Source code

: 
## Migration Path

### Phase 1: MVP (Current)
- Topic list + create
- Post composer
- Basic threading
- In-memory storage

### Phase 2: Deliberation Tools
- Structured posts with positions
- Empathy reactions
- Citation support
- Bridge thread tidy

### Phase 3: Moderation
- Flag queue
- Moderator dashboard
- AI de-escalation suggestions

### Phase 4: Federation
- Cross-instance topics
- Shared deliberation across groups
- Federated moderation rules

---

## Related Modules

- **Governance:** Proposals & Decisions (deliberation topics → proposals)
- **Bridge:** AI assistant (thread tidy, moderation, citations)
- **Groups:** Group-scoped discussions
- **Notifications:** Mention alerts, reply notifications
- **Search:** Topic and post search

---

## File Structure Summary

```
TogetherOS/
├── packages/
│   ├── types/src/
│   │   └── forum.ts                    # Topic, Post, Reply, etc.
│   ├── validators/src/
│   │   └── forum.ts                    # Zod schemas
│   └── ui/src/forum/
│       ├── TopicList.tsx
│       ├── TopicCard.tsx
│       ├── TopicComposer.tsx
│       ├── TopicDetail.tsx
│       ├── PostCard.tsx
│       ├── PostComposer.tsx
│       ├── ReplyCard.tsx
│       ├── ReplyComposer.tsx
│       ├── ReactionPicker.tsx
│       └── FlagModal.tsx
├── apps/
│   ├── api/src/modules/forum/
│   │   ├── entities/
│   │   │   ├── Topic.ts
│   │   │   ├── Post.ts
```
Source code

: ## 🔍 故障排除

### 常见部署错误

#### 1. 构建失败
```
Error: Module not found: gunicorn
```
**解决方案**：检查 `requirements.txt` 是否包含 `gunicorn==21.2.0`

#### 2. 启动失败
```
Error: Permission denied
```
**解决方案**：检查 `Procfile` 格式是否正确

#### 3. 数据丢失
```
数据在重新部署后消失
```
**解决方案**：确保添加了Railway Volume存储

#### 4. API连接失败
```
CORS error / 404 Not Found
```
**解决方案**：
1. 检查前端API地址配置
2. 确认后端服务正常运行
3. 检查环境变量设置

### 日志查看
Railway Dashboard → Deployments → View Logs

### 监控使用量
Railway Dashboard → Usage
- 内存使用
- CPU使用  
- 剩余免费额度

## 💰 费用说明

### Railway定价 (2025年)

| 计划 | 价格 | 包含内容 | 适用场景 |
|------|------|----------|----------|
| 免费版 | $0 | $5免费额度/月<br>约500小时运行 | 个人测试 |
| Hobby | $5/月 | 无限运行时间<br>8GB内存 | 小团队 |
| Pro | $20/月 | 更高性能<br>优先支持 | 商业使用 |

+ + +

Your instructions:
Your response should consist of the listing, reproduced exactly.

Written solution:
Source code

: 
## Migration Path

### Phase 1: MVP (Current)
- Topic list + create
- Post composer
- Basic threading
- In-memory storage

### Phase 2: Deliberation Tools
- Structured posts with positions
- Empathy reactions
- Citation support
- Bridge thread tidy

### Phase 3: Moderation
- Flag queue
- Moderator dashboard
- AI de-escalation suggestions

### Phase 4: Federation
- Cross-instance topics
- Shared deliberation across groups
- Federated moderation rules

---

## Related Modules

- **Governance:** Proposals & Decisions (deliberation topics → proposals)
- **Bridge:** AI assistant (thread tidy, moderation, citations)
- **Groups:** Group-scoped discussions
- **Notifications:** Mention alerts, reply notifications
- **Search:** Topic and post search

---

## File Structure Summary

```
TogetherOS/
├── packages/
│   ├── types/src/
│   │   └── forum.ts                    # Topic, Post, Reply, etc.
│   ├── validators/src/
│   │   └── forum.ts                    # Zod schemas
│   └── ui/src/forum/
│       ├── TopicList.tsx
│       ├── TopicCard.tsx
│       ├── TopicComposer.tsx
│       ├── TopicDetail.tsx
│       ├── PostCard.tsx
│       ├── PostComposer.tsx
│       ├── ReplyCard.tsx
│       ├── ReplyComposer.tsx
│       ├── ReactionPicker.tsx
│       └── FlagModal.tsx
├── apps/
│   ├── api/src/modules/forum/
│   │   ├── entities/
│   │   │   ├── Topic.ts
│   │   │   ├── Post.ts
```
Source code

: ## 🔍 故障排除

### 常见部署错误

#### 1. 构建失败
```
Error: Module not found: gunicorn
```
**解决方案**：检查 `requirements.txt` 是否包含 `gunicorn==21.2.0`

#### 2. 启动失败
```
Error: Permission denied
```
**解决方案**：检查 `Procfile` 格式是否正确

#### 3. 数据丢失
```
数据在重新部署后消失
```
**解决方案**：确保添加了Railway Volume存储

#### 4. API连接失败
```
CORS error / 404 Not Found
```
**解决方案**：
1. 检查前端API地址配置
2. 确认后端服务正常运行
3. 检查环境变量设置

### 日志查看
Railway Dashboard → Deployments → View Logs

### 监控使用量
Railway Dashboard → Usage
- 内存使用
- CPU使用  
- 剩余免费额度

## 💰 费用说明

### Railway定价 (2025年)

| 计划 | 价格 | 包含内容 | 适用场景 |
|------|------|----------|----------|
| 免费版 | $0 | $5免费额度/月<br>约500小时运行 | 个人测试 |
| Hobby | $5/月 | 无限运行时间<br>8GB内存 | 小团队 |
| Pro | $20/月 | 更高性能<br>优先支持 | 商业使用 |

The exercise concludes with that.